You can install leaflet writing the following code:
install.packages("leaflet")
The function leaflet() returns a canvas you can work on. addTiles() function puts a map of the world in the canvas. Write leaflet() %>% addTiles() at the prompt with no arguments to see the result. Also, leaflet() takes as an argument the data, but first we have to explain something.
Leaflet does not understand our spacial polygons data as they are. Before we can use them we must transform them. ‘rgdal’ library also provides the spTransform() function which makes the data understandable for leaflet.
The next easy step is to transform the data (remember we previously load rgdal with library(rgdal))
mexTransfor <- spTransform(mex, CRS("+init=epsg:4326"))
So even though our data didn’t change, it is now ready to use.
Some important features of Leaflet (like centering your map or adding markers) must be entered as latitude, longitude coordinates.A useful function for getting this information is geocode() from ggmap library.
you can install ggmap with the following code:
install.packages('ggmap')
geocode() allows you to find coordinates of places. It does this by looking up on Google maps so you can enter practically any place as you would do at google maps. The output of geocode is a list with the longitude ($lon) and latitude ($lat)
We are making a map of Mexico so we want our map to be centered around Mexico. Also, we would like to place a marker in the state with the lowest population (Baja California Sur).
library(ggmap)
## Loading required package: ggplot2
mex_loc <- geocode("Mexico")
## Information from URL : http://maps.googleapis.com/maps/api/geocode/json?address=Mexico&sensor=false
BCS_loc <- geocode("Baja california Sur")
## Information from URL : http://maps.googleapis.com/maps/api/geocode/json?address=Baja%20california%20Sur&sensor=false
print(paste('Mexico coordinates are: Longitude:',mex_loc$lon,'Latitude:',mex_loc$lat))
## [1] "Mexico coordinates are: Longitude: -102.552784 Latitude: 23.634501"
This two variables, mex_loc and BCS_loc, contain the latitude an longitude of each place.
The following code is a general template for a map. addpolygons() allow us to create the polygons over the map and addMarkers to put up the markers on the map.
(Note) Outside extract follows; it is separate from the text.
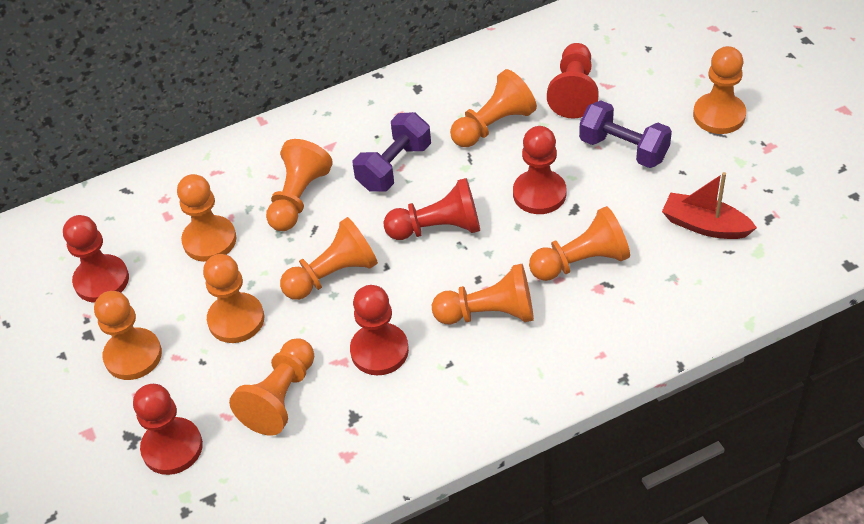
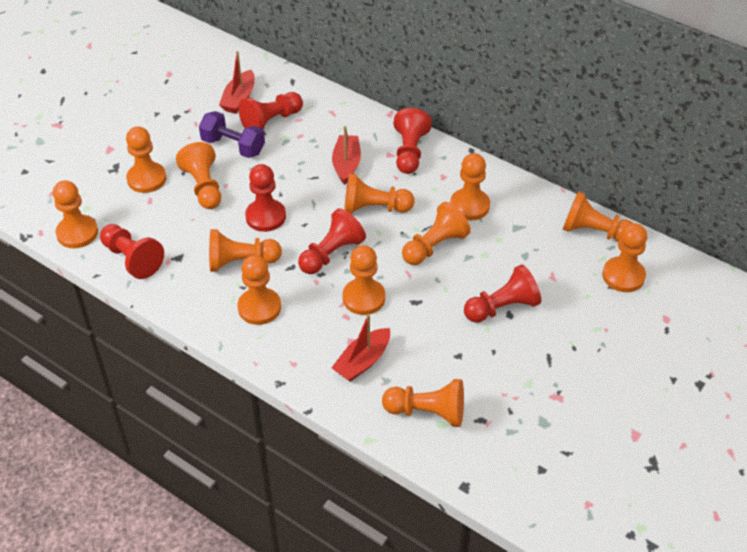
orange pawn: [94,291,162,380] [177,174,236,262] [203,254,264,343] [229,338,314,436] [266,139,333,231] [280,217,378,300] [432,264,534,325] [450,69,537,147] [529,206,630,281] [693,46,746,134] = 10 -> [53,180,98,248] [126,126,167,193] [176,142,221,209] [209,229,282,272] [238,255,281,325] [342,245,385,315] [344,173,415,214] [382,379,464,427] [402,202,471,265] [450,153,490,220] [563,191,633,242] [602,223,647,292] = 12
purple dumbbell: [353,112,431,192] [579,100,672,168] = 2 -> [199,111,265,158] = 1
red boat: [662,172,757,239] = 1 -> [219,51,255,114] [331,314,390,382] [332,126,361,185] = 3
The popup argument lets us display information when you click on the object.
library(leaflet)
p1 <- leaflet(mexTransfor) %>% addTiles() %>% setView(lng = mex_loc$lon, lat = mex_loc$lat,zoom=5)%>%
addPolygons(color = "#444444", weight = 1, smoothFactor = 0.5,
opacity = 1.0, fillOpacity = 0.5,
popup=~paste(NOM_ENT,'Pop=',Total),
fillColor = ~colorQuantile("YlOrRd", Total)(Total),
highlightOptions = highlightOptions(color = "white", weight = 2,
bringToFront = TRUE))%>%
addMarkers(BCS_loc$lon,BCS_loc$lat ,popup='Lowest population')
p1